Pull out the lines starting at the beginning of the records and ending at the line containing "定休日:木曜/第一火曜/年末年始", both ends included, and reproduce them unchanged. Leave the pictures out of your answer.

▶ [Records shown]:
━━━

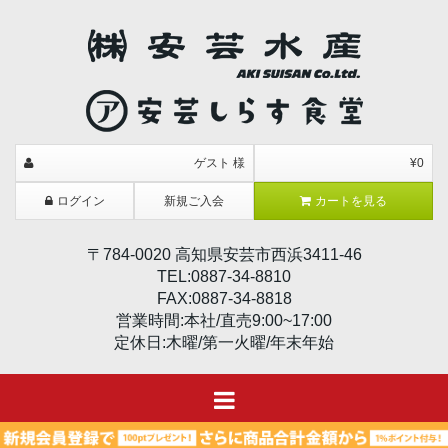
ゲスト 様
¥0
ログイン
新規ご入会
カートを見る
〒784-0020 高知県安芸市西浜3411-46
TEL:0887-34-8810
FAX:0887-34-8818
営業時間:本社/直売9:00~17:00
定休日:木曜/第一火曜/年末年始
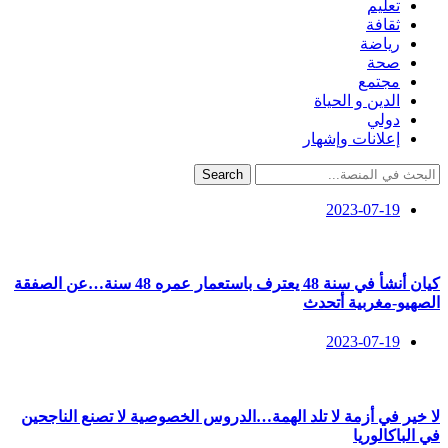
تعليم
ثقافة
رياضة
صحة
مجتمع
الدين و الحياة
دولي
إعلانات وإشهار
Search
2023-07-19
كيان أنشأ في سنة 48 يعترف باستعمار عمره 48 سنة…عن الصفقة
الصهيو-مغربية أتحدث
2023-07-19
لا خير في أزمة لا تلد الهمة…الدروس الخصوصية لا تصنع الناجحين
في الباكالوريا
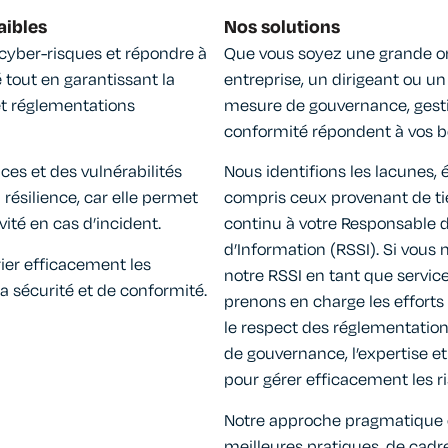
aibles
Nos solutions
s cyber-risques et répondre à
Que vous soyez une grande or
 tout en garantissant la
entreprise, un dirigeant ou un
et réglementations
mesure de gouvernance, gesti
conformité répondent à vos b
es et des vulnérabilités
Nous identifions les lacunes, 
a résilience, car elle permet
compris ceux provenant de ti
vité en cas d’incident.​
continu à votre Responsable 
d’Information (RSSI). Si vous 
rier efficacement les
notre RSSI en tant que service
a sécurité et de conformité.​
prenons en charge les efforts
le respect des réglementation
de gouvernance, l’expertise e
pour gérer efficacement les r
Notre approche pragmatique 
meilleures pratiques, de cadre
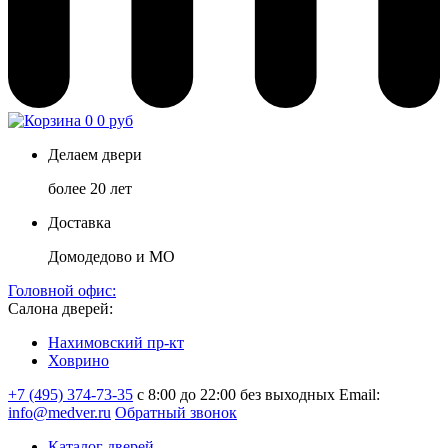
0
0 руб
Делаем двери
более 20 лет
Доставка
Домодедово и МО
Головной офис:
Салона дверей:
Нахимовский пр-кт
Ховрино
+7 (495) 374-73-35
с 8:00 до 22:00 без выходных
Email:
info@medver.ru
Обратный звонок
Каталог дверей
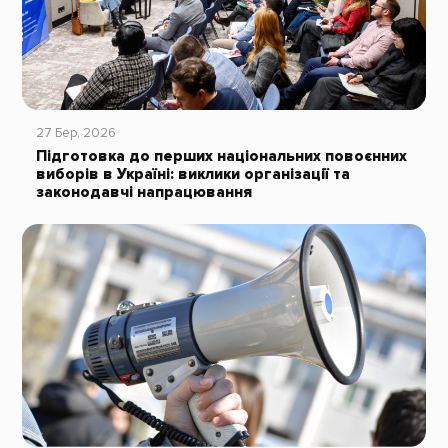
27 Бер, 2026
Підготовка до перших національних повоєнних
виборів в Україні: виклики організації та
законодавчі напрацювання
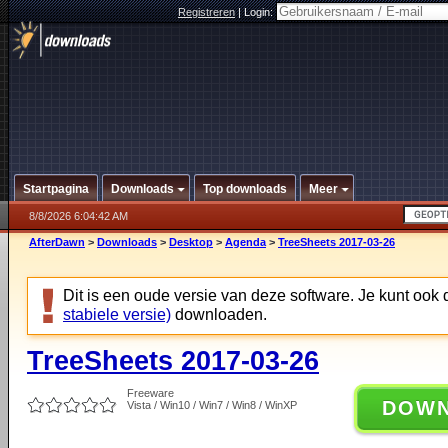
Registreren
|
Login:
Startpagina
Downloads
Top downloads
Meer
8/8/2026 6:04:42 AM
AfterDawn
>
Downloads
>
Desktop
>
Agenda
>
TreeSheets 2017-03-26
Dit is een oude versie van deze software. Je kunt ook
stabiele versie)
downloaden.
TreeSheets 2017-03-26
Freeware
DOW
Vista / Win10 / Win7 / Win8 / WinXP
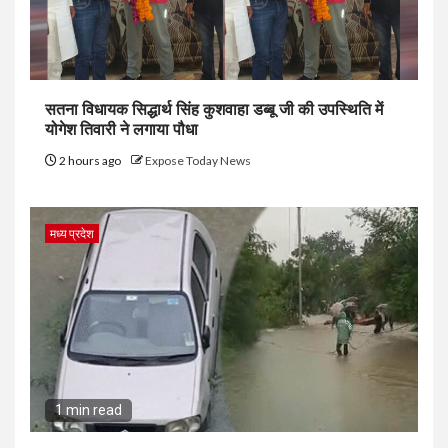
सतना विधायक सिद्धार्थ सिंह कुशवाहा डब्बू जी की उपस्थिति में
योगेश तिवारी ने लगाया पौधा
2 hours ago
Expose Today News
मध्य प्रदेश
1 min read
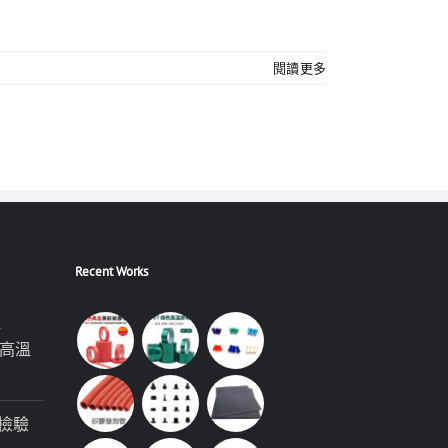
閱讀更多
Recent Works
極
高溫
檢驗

━━━

▶ [Expected answer]:
ゲスト 様
¥0
ログイン
新規ご入会
カートを見る
〒784-0020 高知県安芸市西浜3411-46
TEL:0887-34-8810
FAX:0887-34-8818
営業時間:本社/直売9:00~17:00
定休日:木曜/第一火曜/年末年始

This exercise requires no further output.